As we go our different ways, I ponder the reality that my children have places they could go, if needed, in order to find shelter.  They have us, their parents, with extra rooms, heat, and gobs of love.  They have very good friends.  They have access to connections that can be of great value if/when they need to look for work.  They are, in other words, well connected – not with the super rich and powerful, but with people who love them fiercely.

I wondered as I saw the couple; to whom will she turn in the midst of this, another setback, in her life?  Where will he be going as they part?  I was reminded of a phrase I heard for the first time years ago, as the ministry of Agros was gearing up:  All poverty is relational.  Years later, after countless conversations on the subject, wide reading (including the especially helpful, “When Helping Hurts”), and a trip to Rwanda and Uganda, I think I’m starting to understand.

Scratch around the culture of poverty, and you’ll find sea of broken relationships, rooted in all sorts of maladies ranging from prodigal like rebellion to victims of abuse, whether physical, emotional, sexual, or all the above.  Though not the same, it reminds me of those national geographic specials, where a weak member of the herd is driven to isolation by the wolves where, cut off from his/her protective culture, he/she becomes a victim.

World Relief is the group with which our church works in Rwanda, and they are addressing the relational bankruptcy head on as they create church partnerships between the west and developing nations in order to build a foundation of relationship.  This same commitment permeates their in-country work as they create youth groups to address ethical issues, savings clubs for adults (which became a form of insurance, investment, and financial education all rolled into one), and HIV/AIDS groups that build relational support and provide a base for economic empowerment. Everything, it seems, begins with relationship.

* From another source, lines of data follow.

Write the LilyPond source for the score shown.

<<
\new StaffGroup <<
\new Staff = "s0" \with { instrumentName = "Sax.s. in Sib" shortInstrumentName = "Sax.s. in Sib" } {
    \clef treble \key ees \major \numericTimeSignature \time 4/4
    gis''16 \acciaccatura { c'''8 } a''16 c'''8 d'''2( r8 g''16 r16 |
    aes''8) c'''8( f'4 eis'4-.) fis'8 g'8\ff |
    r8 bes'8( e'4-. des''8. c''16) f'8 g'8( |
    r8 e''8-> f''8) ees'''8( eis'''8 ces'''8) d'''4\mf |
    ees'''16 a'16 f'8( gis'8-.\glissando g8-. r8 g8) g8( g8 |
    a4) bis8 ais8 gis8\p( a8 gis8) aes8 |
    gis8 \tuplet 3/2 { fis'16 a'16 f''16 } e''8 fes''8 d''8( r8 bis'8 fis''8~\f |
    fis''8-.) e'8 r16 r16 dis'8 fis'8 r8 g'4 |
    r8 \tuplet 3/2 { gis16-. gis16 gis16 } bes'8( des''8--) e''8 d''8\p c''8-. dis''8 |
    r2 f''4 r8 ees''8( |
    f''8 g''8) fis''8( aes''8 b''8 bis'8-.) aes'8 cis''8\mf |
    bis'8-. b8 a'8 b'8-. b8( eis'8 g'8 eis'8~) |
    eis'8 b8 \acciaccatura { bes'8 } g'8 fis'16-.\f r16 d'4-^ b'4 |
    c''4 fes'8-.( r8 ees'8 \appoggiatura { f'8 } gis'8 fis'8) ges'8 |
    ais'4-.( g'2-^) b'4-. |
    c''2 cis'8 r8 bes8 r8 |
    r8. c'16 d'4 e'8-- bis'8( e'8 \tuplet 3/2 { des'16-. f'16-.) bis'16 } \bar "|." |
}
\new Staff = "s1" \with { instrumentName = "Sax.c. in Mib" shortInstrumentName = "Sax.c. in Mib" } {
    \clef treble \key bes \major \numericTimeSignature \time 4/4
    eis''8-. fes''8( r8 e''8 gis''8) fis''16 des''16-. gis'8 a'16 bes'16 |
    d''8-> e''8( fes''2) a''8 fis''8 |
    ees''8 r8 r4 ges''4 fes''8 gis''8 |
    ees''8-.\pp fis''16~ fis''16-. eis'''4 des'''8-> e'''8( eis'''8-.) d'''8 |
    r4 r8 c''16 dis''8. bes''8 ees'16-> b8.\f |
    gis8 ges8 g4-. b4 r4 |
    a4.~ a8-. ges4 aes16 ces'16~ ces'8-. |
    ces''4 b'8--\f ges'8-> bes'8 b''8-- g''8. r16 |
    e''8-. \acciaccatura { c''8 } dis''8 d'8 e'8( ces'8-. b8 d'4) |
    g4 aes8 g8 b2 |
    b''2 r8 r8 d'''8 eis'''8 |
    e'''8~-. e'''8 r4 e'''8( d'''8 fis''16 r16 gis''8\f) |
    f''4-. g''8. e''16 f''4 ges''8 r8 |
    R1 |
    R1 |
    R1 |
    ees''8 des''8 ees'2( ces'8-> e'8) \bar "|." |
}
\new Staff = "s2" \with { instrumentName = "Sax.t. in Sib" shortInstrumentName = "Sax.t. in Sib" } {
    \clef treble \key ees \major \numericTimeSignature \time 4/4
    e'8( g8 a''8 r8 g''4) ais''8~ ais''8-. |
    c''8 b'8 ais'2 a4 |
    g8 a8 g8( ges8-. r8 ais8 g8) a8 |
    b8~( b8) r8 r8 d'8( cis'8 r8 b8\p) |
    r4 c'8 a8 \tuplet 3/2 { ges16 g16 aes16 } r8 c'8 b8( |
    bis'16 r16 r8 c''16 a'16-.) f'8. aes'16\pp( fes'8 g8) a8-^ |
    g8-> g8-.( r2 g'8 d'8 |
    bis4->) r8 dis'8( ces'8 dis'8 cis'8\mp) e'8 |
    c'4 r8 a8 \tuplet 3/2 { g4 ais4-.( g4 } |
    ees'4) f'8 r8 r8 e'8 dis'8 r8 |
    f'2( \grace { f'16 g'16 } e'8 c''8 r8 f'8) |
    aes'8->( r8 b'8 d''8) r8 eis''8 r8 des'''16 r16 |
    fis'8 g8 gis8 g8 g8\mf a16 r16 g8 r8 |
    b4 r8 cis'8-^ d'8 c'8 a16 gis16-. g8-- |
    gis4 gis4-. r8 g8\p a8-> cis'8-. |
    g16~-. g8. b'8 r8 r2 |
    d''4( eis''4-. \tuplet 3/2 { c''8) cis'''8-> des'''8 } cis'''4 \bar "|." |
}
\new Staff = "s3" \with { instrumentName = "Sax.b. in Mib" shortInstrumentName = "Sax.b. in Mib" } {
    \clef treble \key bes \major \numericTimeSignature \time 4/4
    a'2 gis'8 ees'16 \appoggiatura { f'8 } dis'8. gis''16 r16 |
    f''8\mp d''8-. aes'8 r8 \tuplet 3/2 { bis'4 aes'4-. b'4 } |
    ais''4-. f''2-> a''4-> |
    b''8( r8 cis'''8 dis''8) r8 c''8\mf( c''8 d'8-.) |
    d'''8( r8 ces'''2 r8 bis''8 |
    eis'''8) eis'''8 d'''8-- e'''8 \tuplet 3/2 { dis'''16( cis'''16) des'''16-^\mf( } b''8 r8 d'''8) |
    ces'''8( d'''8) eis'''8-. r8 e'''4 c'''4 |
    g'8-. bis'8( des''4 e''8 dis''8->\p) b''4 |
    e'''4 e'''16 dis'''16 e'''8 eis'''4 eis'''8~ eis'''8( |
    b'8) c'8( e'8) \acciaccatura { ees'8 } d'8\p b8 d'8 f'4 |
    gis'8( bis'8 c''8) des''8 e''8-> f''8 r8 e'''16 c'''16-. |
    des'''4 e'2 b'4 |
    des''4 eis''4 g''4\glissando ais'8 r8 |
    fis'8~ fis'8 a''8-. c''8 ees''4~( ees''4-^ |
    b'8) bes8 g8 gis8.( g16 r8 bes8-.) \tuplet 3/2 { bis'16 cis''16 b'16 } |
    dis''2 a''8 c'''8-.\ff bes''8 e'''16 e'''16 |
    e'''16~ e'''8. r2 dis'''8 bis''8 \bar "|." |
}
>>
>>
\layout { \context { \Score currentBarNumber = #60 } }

In this political year, I fear that a commitment to strong relational networks is the elephant that should be in the room but isn’t.  It’s the conversation we should be having, but aren’t.  As we speak of unemployment, the arguments seem to broadly fall into the categories of continue to print or borrow money for infrastructure projects, or deregulate industries and lower their taxes in hopes that purer capitalism will fix what ails us.  Absent, or sorely lacking, is the discussion about how vital it is that families function well, and how functional families and solid relational networks are endangered species.  A few sociologists have been talking about this problem for over a decade, as far back as the famous, “Bowling Alone” book.  But it’s a fringe conversation in today’s political environment.

I’m increasingly convinced that this subject is overlooked because this is the hardest subject of all.  Sin is, at the core, a severing of relationship.  In a culture where the very notion of sin is dismissed as archaic, fundamentalist hogwash, it’s no surprise that we’re largely ignoring all the isolating forces.  We’ll hear speeches about the economy for the next six months until we’re sick of the subject.

As for me, I’m sensing that the patriotic thing to do might have less to do with shopping, and more to do with nurturing environments where relationships can thrive.  Strengthen marriages.  Cross social barriers to bless and serve.  Teach parents how to love their children.  Show people how sexuality must be tied to strong covenant relationships if its to be the blessing God intends.  This is why I’m preparing to teach a series on relationships this spring.

It’s easy to blame poverty on the system, like the left does.  It’s easy to blame poverty on the laziness of people, like the right does.  It’s harder, much harder, to listen, build relationships, and serve, creating a context of love and safety where transformation can occur.   That takes time.  That’s messy.  And that is a big part of what it means to be church – not the Sunday show – but the building of community.